I had a suspicion that ambient temperature was a possible factor. My bias frames are taken indoors, and it recently got pretty cold outside (about 3C during the Ha frames mentioned above); I'd never seen a problem previously, and did other "warmer ambient" Ha work in August and September without issue. I wonder if the temperature of the non-temperature-controlled analog circuits causes different read noise. This might explain the drifting pedestal level over the course of the night mentioned in the OP.
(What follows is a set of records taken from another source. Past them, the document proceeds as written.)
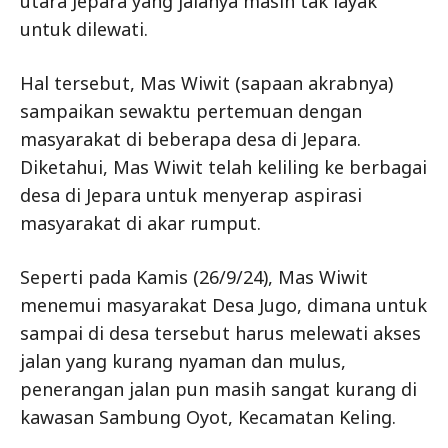
utara Jepara yang jalanya masih tak layak
untuk dilewati.
Hal tersebut, Mas Wiwit (sapaan akrabnya)
sampaikan sewaktu pertemuan dengan
masyarakat di beberapa desa di Jepara.
Diketahui, Mas Wiwit telah keliling ke berbagai
desa di Jepara untuk menyerap aspirasi
masyarakat di akar rumput.
Seperti pada Kamis (26/9/24), Mas Wiwit
menemui masyarakat Desa Jugo, dimana untuk
sampai di desa tersebut harus melewati akses
jalan yang kurang nyaman dan mulus,
penerangan jalan pun masih sangat kurang di
kawasan Sambung Oyot, Kecamatan Keling.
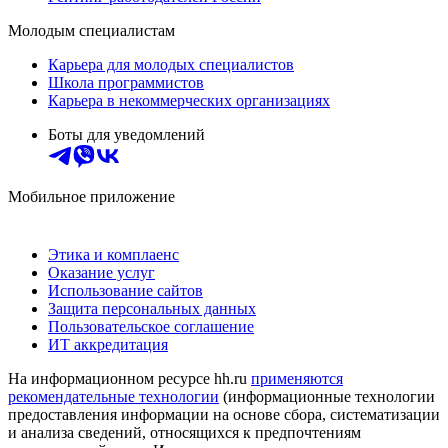
Молодым специалистам
Карьера для молодых специалистов
Школа программистов
Карьера в некоммерческих организациях
Боты для уведомлений
Мобильное приложение
Этика и комплаенс
Оказание услуг
Использование сайтов
Защита персональных данных
Пользовательское соглашение
ИТ аккредитация
На информационном ресурсе hh.ru
применяются
рекомендательные технологии
(информационные технологии
предоставления информации на основе сбора, систематизации
и анализа сведений, относящихся к предпочтениям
Having taken my bias library in August (midwest summer) when indoor ambient was about 24C, I reshot the library in November with an indoor ambient of about 20C. The bias master ADU went from 1060 in the August library to 960 in the recent run. (I maintain a -10C setpoint for all frames, calibration or otherwise.) Note that this is still a higher ADU than my 20' Ha frames.
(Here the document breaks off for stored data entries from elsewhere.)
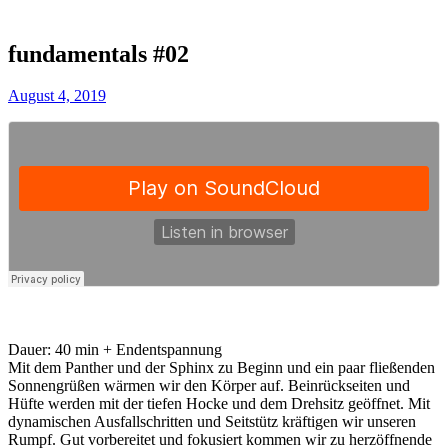
fundamentals #02
August 4, 2019
Dauer: 40 min + Endentspannung
Mit dem Panther und der Sphinx zu Beginn und ein paar fließenden
Sonnengrüßen wärmen wir den Körper auf. Beinrückseiten und
Hüfte werden mit der tiefen Hocke und dem Drehsitz geöffnet. Mit
dynamischen Ausfallschritten und Seitstütz kräftigen wir unseren
Rumpf. Gut vorbereitet und fokusiert kommen wir zu herzöffnende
I performed another test recently to bear this out further: 0.1s dark frames were taken using CCDOps over a short period of time while maintaining a sensor temperature close to room temp (at 20C):
- 12:46pm: Initial hookup, and CCDOps reports a sensor temp of 20.4C. With cooling disabled, an immediate 0.1s frame shows an ADU of 835.
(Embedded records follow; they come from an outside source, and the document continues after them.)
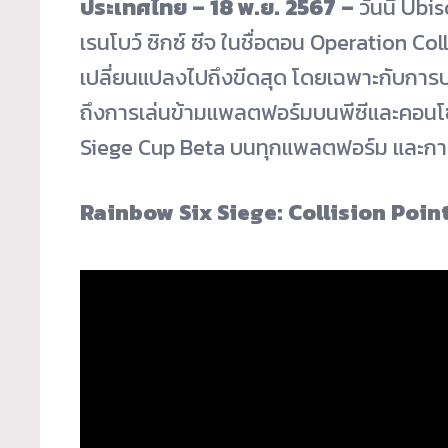
ประเทศไทย –
18
พ.ย.
2567 –
วันนี้ Ubi
เรนโบว์ ซิกซ์ ซีจ ในชื่อตอน Operation Co
เปลี่ยนแปลงไปถึงขีดสุด โดยเฉพาะกับการ
ถึงการเล่นข้ามแพลตฟอร์มบนพีซีและคอนโซ
Siege Cup Beta บนทุกแพลตฟอร์ม และกา
Rainbow Six Siege: Collision Poin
- 12:47pm: Cooling enabled with a setpoint of 20C. I wait for temperature to stabilize.
- 12:51pm: 0.1s frame shows ADU of 903
- 12:56pm: 0.1s frame shows ADU of 912
- 12:59pm: 0.1s frame shows ADU of 915
- 1:19pm: 0.1s frame shows ADU of 923
It might also be worth noting that 0.1s dark frames have a higher ADU than longer dark frames (say 10s), even when taken back-to-back. I see this consistently. For example, my 10s frames are about 40 ADU counts higher than the 0.1s frames, always.
I completely agree that overscan correction should address all of this. The SBIG driver supports up to 200 rows/columns (added to the right and bottom of the frame), enabled through the "Driver Checker" program. Unfortunately, I use SGP and there is not "overscan awareness," so all centering functions are offset by the size of the overscan regions since these regions are included in the image download (... and that centering offset is in the opposite direction after a meridian flip). As you could imagine, this is pretty rough to deal with, so until this feature is supported (I've already submitted a request with Main Sequence), I'll need to wait on incorporating this into my field work.
I have access to an incubator, and am planning on running some tests across different ambient temps to nail down any possible correlation. I plan to run frames both with and without overscan enabled to witness the phenomenon and hopefully see it resolved with overscan correction.
The SBIG driver also has an "Auto Bias Level Correction" feature that Narrowbandwidth referred to. I likewise haven't found that this has any effect on any of the above behavior, and there is forum chatter elsewhere indicating this as well. However, I'll probably include this knob when I run against the incubator and prove any effect one way or another.
I had added to a topic in the SBIG forums on this several weeks ago, but never received any feedback. You'd hope the "Auto Bias Level Correction" would seamlessly address this phenomenon; maybe there's a driver issue to address on their part.
Glad to know others have seen this issue. I thought I was going nuts.
Edited by mrstaypuft, 02 December 2015 - 12:04 PM.